2017 ANNUAL MEETING OF STOCKHOLDERS
Thursday, May 4, 2017 9:00 a.m. Eastern Time
AC Hotel Cambridge 10 Acorn Park Drive Cambridge, MA 02140
Important Notice Regarding Internet Availability of Proxy Materials for the Annual Meeting
The Notice and Proxy Statement and Annual Report are available at www.proxydocs.com/gcp.
proxy
This Proxy is Solicited on Behalf of the Board of Directors
The undersigned hereby appoints GREGORY E. POLING, DEAN P. FREEMAN AND JOHN W. KAPPLES, and each of them, with full power of substitution, as proxies to vote all the shares the undersigned is entitled to vote at the Annual Stockholders Meeting of GCP Applied Technologies Inc. to be held at the AC Hotel Cambridge, 10 Acorn Park Drive, Cambridge, Massachusetts, May 4, 2017 at 9:00 a.m. Eastern Time and at any adjournments thereof.
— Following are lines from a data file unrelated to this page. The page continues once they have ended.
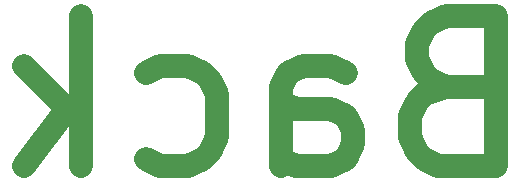
<source format=gbr>
G04 #@! TF.FileFunction,Copper,L2,Bot,Signal*
%FSLAX46Y46*%
G04 Gerber Fmt 4.6, Leading zero omitted, Abs format (unit mm)*
G04 Created by KiCad (PCBNEW 4.0.7+dfsg1-1) date Tue Jul 31 15:42:36 2018*
%MOMM*%
%LPD*%
G01*
G04 APERTURE LIST*
%ADD10C,0.100000*%
%ADD11C,2.000000*%
G04 APERTURE END LIST*
D10*
D11*
X158931428Y-76562857D02*
X157117142Y-77167619D01*
X156512381Y-77772381D01*
X155907619Y-78981905D01*
X155907619Y-80796190D01*
X156512381Y-82005714D01*
X157117142Y-82610476D01*
X158326666Y-83215238D01*
X163164761Y-83215238D01*
X163164761Y-70515238D01*
X158931428Y-70515238D01*
X157721904Y-71120000D01*
X157117142Y-71724762D01*
X156512381Y-72934286D01*
X156512381Y-74143810D01*
X157117142Y-75353333D01*
X157721904Y-75958095D01*
X158931428Y-76562857D01*
X163164761Y-76562857D01*
X145021904Y-83215238D02*
X145021904Y-76562857D01*
X145626666Y-75353333D01*
X146836190Y-74748571D01*
X149255238Y-74748571D01*
X150464761Y-75353333D01*
X145021904Y-82610476D02*
X146231428Y-83215238D01*
X149255238Y-83215238D01*
X150464761Y-82610476D01*
X151069523Y-81400952D01*
X151069523Y-80191429D01*
X150464761Y-78981905D01*
X149255238Y-78377143D01*
X146231428Y-78377143D01*
X145021904Y-77772381D01*
X133531428Y-82610476D02*
X134740952Y-83215238D01*
X137160000Y-83215238D01*
X138369524Y-82610476D01*
X138974285Y-82005714D01*
X139579047Y-80796190D01*
X139579047Y-77167619D01*
X138974285Y-75958095D01*
X138369524Y-75353333D01*
X137160000Y-74748571D01*
X134740952Y-74748571D01*
X133531428Y-75353333D01*
X128088571Y-83215238D02*
X128088571Y-70515238D01*
X126879048Y-78377143D02*
X123250476Y-83215238D01*
X123250476Y-74748571D02*
X128088571Y-79586667D01*
M02*

</source>
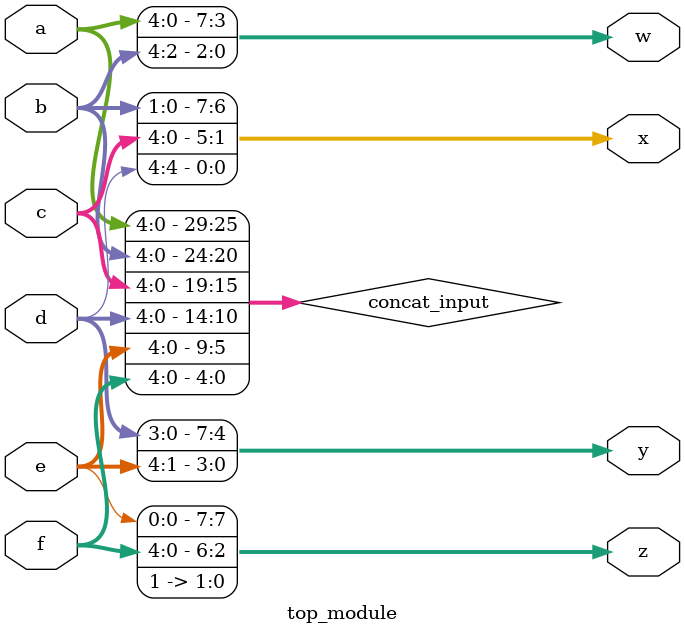
<source format=sv>
module top_module (
    input [4:0] a,
    input [4:0] b,
    input [4:0] c,
    input [4:0] d,
    input [4:0] e,
    input [4:0] f,
    output [7:0] w,
    output [7:0] x,
    output [7:0] y,
    output [7:0] z
);

wire [29:0] concat_input;

assign concat_input = {a, b, c, d, e, f};
assign w = concat_input[29:22];
assign x = concat_input[21:14];
assign y = concat_input[13:6];
assign z = {concat_input[5:0], 2'b11};

endmodule

</source>
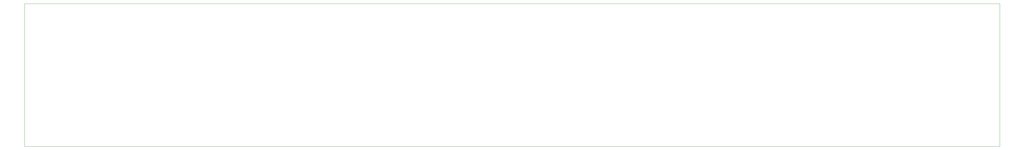
<source format=gbr>
%TF.GenerationSoftware,KiCad,Pcbnew,(5.1.9)-1*%
%TF.CreationDate,2021-03-23T10:31:46+01:00*%
%TF.ProjectId,pcb rev1,70636220-7265-4763-912e-6b696361645f,rev?*%
%TF.SameCoordinates,Original*%
%TF.FileFunction,Profile,NP*%
%FSLAX46Y46*%
G04 Gerber Fmt 4.6, Leading zero omitted, Abs format (unit mm)*
G04 Created by KiCad (PCBNEW (5.1.9)-1) date 2021-03-23 10:31:46*
%MOMM*%
%LPD*%
G01*
G04 APERTURE LIST*
%TA.AperFunction,Profile*%
%ADD10C,0.050000*%
%TD*%
G04 APERTURE END LIST*
D10*
X386080000Y-152781000D02*
X386080000Y-103251000D01*
X49530000Y-152781000D02*
X49530000Y-103251000D01*
X49530000Y-152781000D02*
X386080000Y-152781000D01*
X386080000Y-103251000D02*
X49530000Y-103251000D01*
M02*

</source>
Such shares shall be voted as indicated with respect to the proposals listed on the reverse side hereof and in the discretion of the proxies on such other matters as may properly come before the meeting or any adjournment thereof in accordance with and as described in the Notice and Proxy Statement of the Annual Stockholders Meeting.
This proxy, when properly executed, will be voted in the manner directed herein. If no such direction is made as to any item, this proxy will be voted in accordance with the Board of Directors’ recommendations.